The actual number of unsupervised births is small, with about 5,000 reported in 2007 and more than 8,800 reported in 2012, said study author Dr. Amos Grunebaum, director of obstetrics at New York-Presbyterian Hospital.

But, "I would call that [increase] concerning," added Grunebaum, who is also a professor of clinical obstetrics and gynecology at Weill Cornell Medical College in New York City. "Unattended home births are usually associated with adverse outcomes."

His team is to present its findings at the American College of Obstetricians and Gynecologists' annual meeting, to be held May 2-6 in San Francisco. Research presented at medical meetings is viewed as preliminary until published in a peer-reviewed journal.

For the study, the researchers turned to the U.S. Centers for Disease Control and Prevention database on birth certificates. They defined unsupervised home births as those not attended by a physician, midwife or other doctor.

From 2007 to 2012, more than 24 million births occurred in the United States. Of those, about 141,000 were home births. And about 30 percent of the home births were unsupervised.
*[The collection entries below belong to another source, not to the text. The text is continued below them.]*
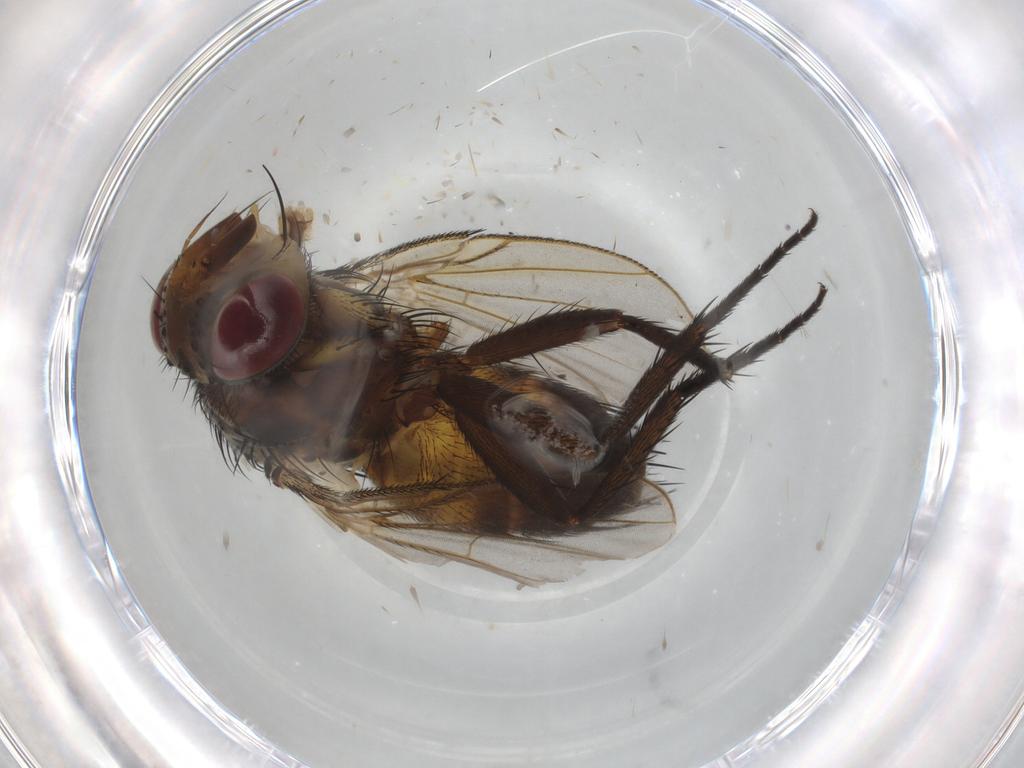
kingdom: Animalia
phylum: Arthropoda
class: Insecta
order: Diptera
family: Tachinidae
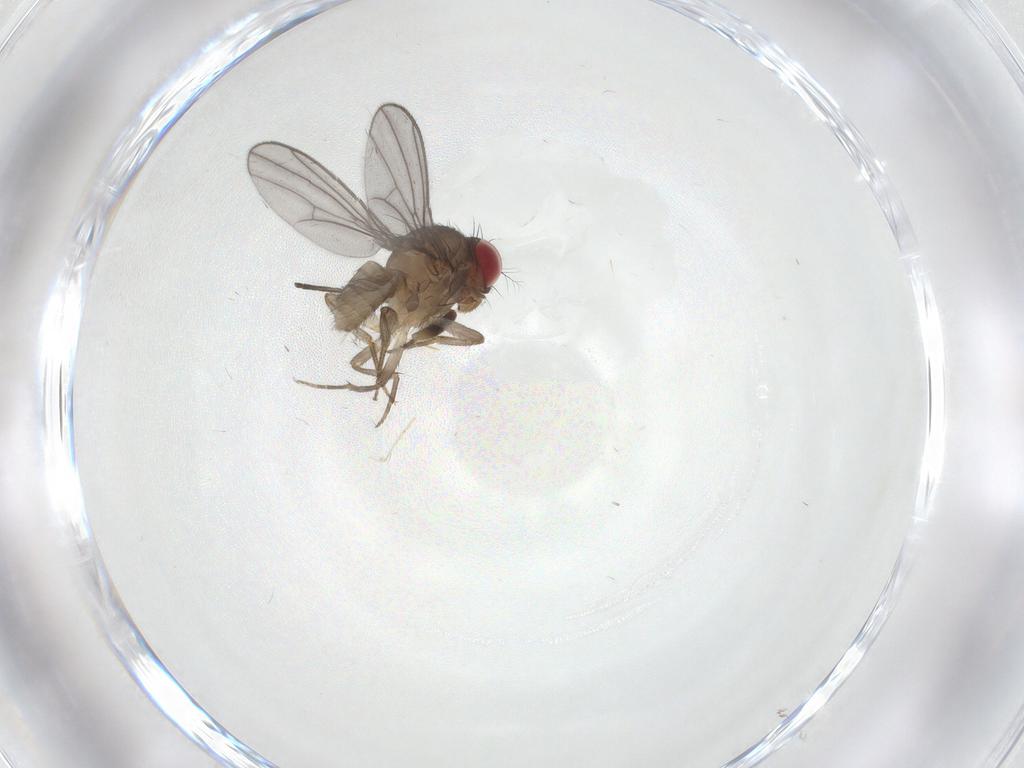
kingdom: Animalia
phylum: Arthropoda
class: Insecta
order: Diptera
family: Drosophilidae
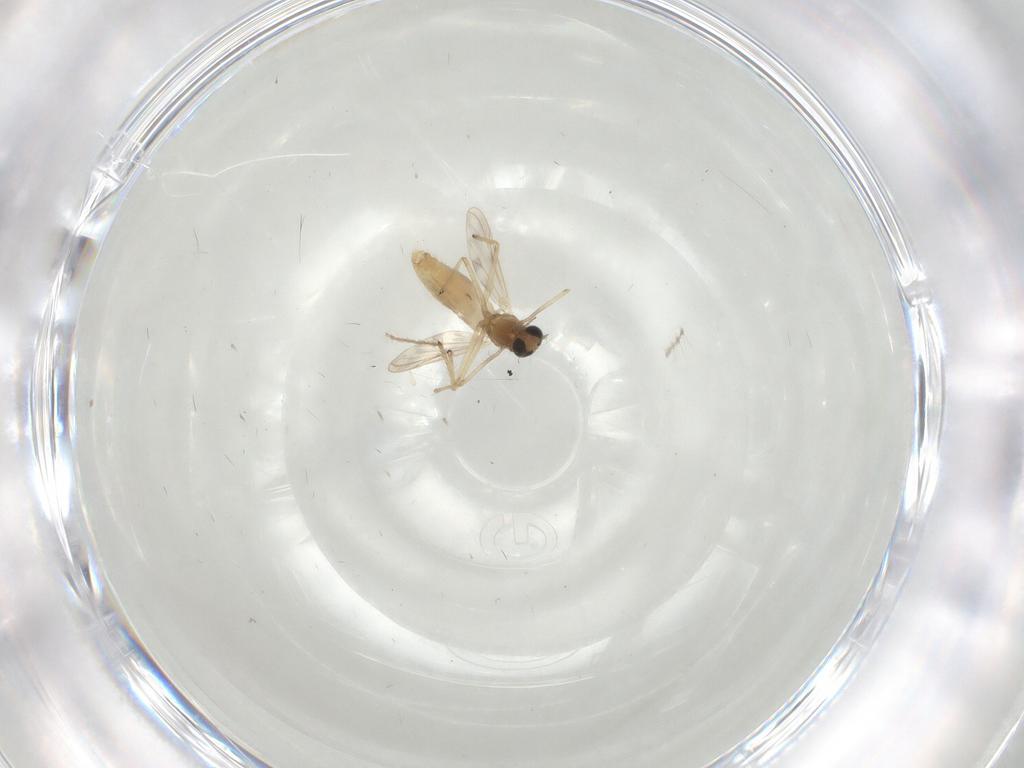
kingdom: Animalia
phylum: Arthropoda
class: Insecta
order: Diptera
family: Chironomidae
The increase in unsupervised home births was higher in women who had already had other children (82 percent), compared with women who were having their first child (65 percent).

But one expert said the study was flawed because it did not take into account all the reasons why a birth might be unsupervised.
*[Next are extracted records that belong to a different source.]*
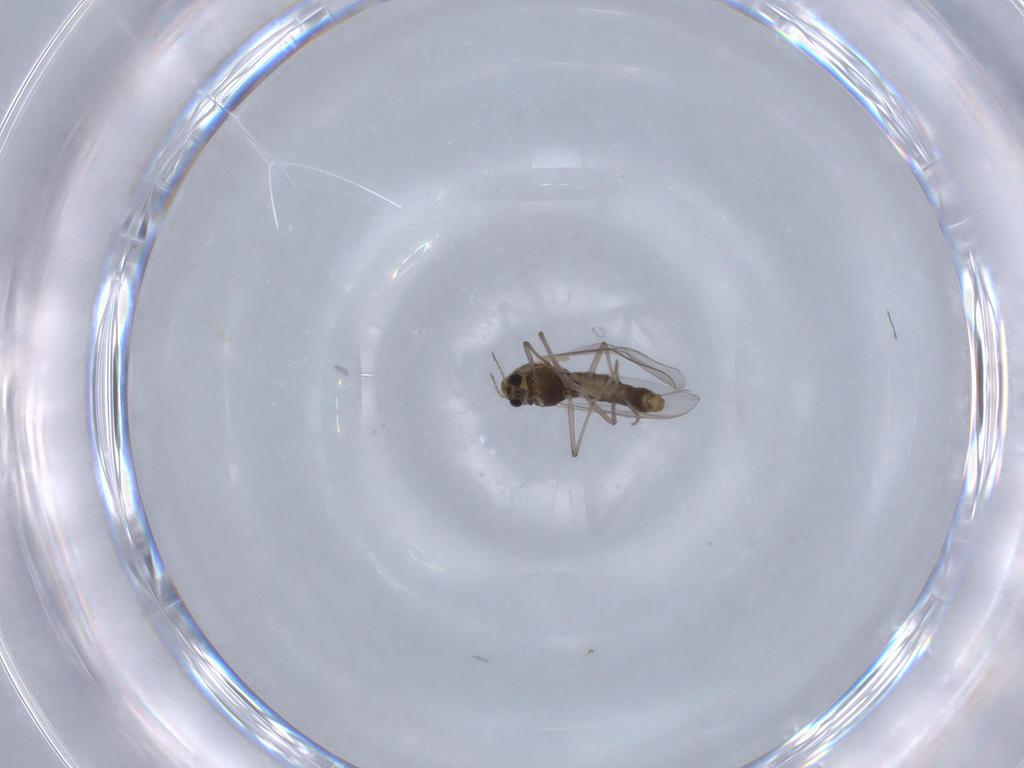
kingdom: Animalia
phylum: Arthropoda
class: Insecta
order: Diptera
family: Chironomidae
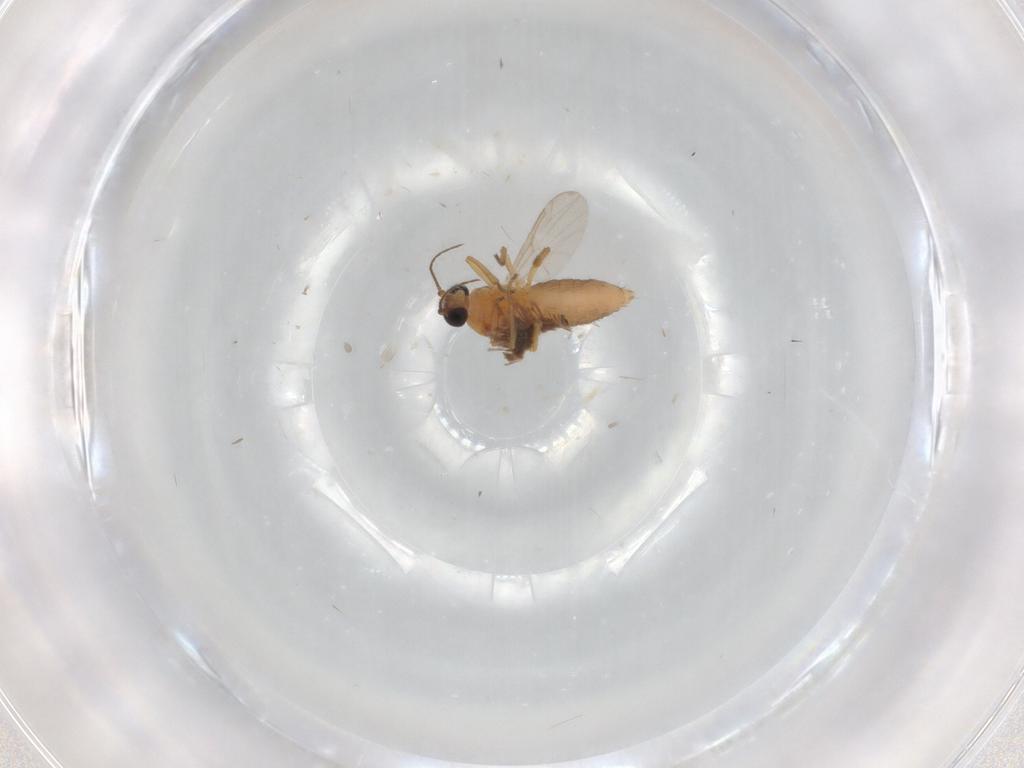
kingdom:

"The study is incomplete in that it doesn't answer why there was an increase in unattended birth," said Dr. Paul Burcher, an associate professor of obstetrics and gynecology and bioethics at Albany Medical College in Albany, N.Y. He speculated that it could reflect an increase in the so-called "free birth" movement, in which prospective parents choose unassisted home births.

Another possibility is that some of the births were attended by midwives in states that do not allow them, he said, so the parents had to sign the birth certificates.

"You can't capture what's going on with home births with birth-certificate data," Burcher said, because some unsupervised births may not have been planned. For instance, a baby may have arrived too fast for the mother to get to the hospital, he added.

Grunebaum said the researchers have no data on which women actually chose unsupervised deliveries. "But we are concerned" about the trend, he said. Risks of unsupervised home births include newborn death and other complications, he added.

Guidelines from the American College of Obstetricians and Gynecologists (ACOG) state that hospital and birthing center births are safer. Women who still choose to plan a home birth should be generally healthy, not carrying twins or other multiples, and meet other criteria, ACOG recommends, and should seek assistance from midwives or physicians.

"I would not recommend home birth," Grunebaum added. "I don't think it's safe."

Women who want less intervention and a more home-like setting can request that at the hospital, he said, where emergency personnel and equipment are available if needed.